Subcomplexes with homotopy type of a sphere in complexes with homotopy type of a wedge of spheres Suppose $X$ is a finite $d$-dimensional simplicial complex which is homotopy equivalent to a wedge of at least two $d$-spheres. Does $X$ contain a subcomplex which is homotopy equivalent to a single $d$-sphere?
 A: EDIT: Wow, I worked a lot harder than necessary. I've added a simplified version of this proof. The original is at the bottom.
Let $A = S^1$, with fundamental group the free group $F$ on a generator $x$. Consider the elements
$$
\begin{align*}
a &= x^6\\
b &= x^{10}\\
c &= x^{15}
\end{align*}
$$
in $F$, and use them as attaching maps: attach three 2-dimensional cells to $A$ to construct a space $B$.
Here are some properties of $B$.


*

*It is simply-connected. The fundamental group of $B$ is
$$
\langle x \mid x^6, x^{10}, x^{15}\rangle
$$
and this group is trivial.

*It has homology $\Bbb Z^2$ in degree $2$, $\Bbb Z$ in degree 0, and 0 elsewhere. You can see this from the cellular chain complex $0 \to \Bbb Z^3 \to \Bbb Z \to \Bbb Z \to 0$ for computing $H_* B$, using the fact that $H_1 B = [\pi_1 B]_{ab} = 0$.

*As a result, $\pi_2(B) = \Bbb Z^2$ by the Hurewicz theorem and there is a map $S^2 \vee S^2 \to B$ inducing an isomorphism on $H_*$. By the Whitehead theorem, this means that $B$ is homotopy equivalent to $S^2 \vee S^2$.
I claim that no proper subcomplex of $B$ is homotopy equivalent to a $2$-sphere because any proper subcomplex that has some 2-dimensional cells is not simply-connected.
The only possibility is for such a subcomplex to take the $1$-cell and some assortment of the $2$-cells.
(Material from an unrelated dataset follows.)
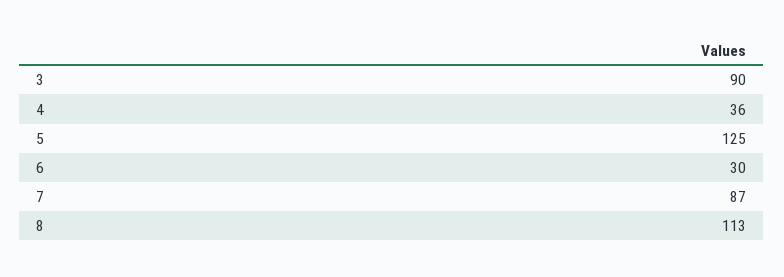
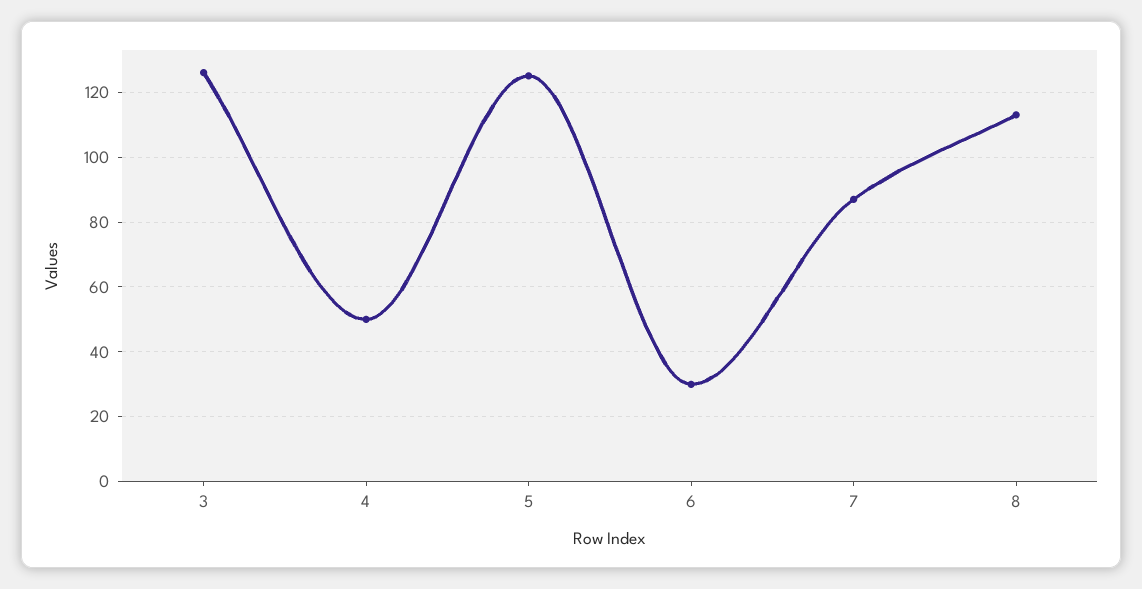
3: 90 -> 125
4: 36 -> 50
However, taking any two of the 2-cells doesn't give you something simply-connected, because you only get these possible fundamental groups:


*

*$\langle x \mid x^{10}, x^{15}\rangle \cong \Bbb Z/5$

*$\langle x \mid x^6, x^{15}\rangle \cong \Bbb Z/3$

*$\langle x \mid x^6, x^{10}\rangle \cong \Bbb Z/2$


(Using fewer than two of the $2$-cells gives you an even larger fundamental group.)

The original example had $A = S^1 \vee S^1$, with fundamental group the free group $F$ on generators $x$ and $y$, and used
$$
\begin{align*}
a &= x^2\\
b &= y^3\\
c &= (xy)^5\\
d &= xyx^{-1}y^{-1}
\end{align*}
$$
as attaching maps for four 2-dimensional cells.